Working data —
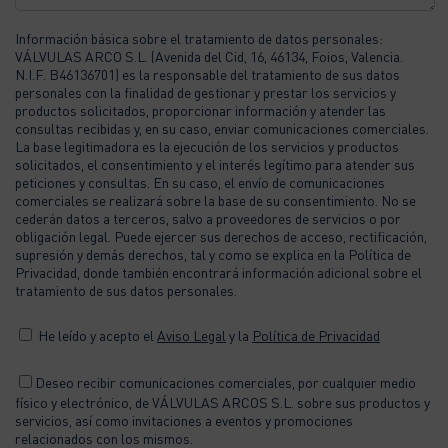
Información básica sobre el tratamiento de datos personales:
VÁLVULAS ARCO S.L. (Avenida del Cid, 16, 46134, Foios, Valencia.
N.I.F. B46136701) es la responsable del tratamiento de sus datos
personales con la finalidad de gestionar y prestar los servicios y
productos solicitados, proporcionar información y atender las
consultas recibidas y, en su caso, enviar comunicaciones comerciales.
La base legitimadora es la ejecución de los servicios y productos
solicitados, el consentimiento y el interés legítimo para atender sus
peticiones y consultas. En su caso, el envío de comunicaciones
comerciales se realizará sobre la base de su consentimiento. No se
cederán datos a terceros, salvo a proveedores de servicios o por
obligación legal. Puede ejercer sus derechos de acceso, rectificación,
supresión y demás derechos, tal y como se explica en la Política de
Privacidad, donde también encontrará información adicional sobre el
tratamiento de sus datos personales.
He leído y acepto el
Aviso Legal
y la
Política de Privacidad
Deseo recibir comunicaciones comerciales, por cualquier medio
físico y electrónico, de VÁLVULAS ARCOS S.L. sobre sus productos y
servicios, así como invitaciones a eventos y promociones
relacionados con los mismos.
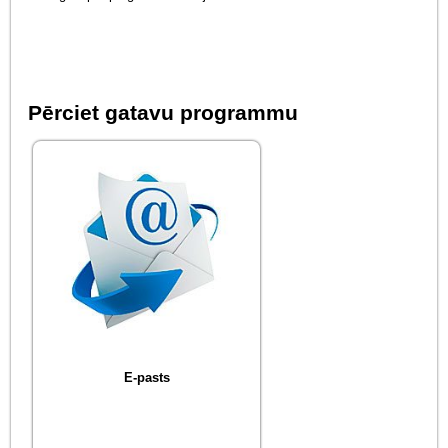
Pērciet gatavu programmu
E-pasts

To do — Write out again, word for word, only the lines from the one with "solicitados, el consentimiento" through the last line of the material, and omit each picture.

Output of the exercise —
solicitados, el consentimiento y el interés legítimo para atender sus
peticiones y consultas. En su caso, el envío de comunicaciones
comerciales se realizará sobre la base de su consentimiento. No se
cederán datos a terceros, salvo a proveedores de servicios o por
obligación legal. Puede ejercer sus derechos de acceso, rectificación,
supresión y demás derechos, tal y como se explica en la Política de
Privacidad, donde también encontrará información adicional sobre el
tratamiento de sus datos personales.
He leído y acepto el
Aviso Legal
y la
Política de Privacidad
Deseo recibir comunicaciones comerciales, por cualquier medio
físico y electrónico, de VÁLVULAS ARCOS S.L. sobre sus productos y
servicios, así como invitaciones a eventos y promociones
relacionados con los mismos.
Pērciet gatavu programmu
E-pasts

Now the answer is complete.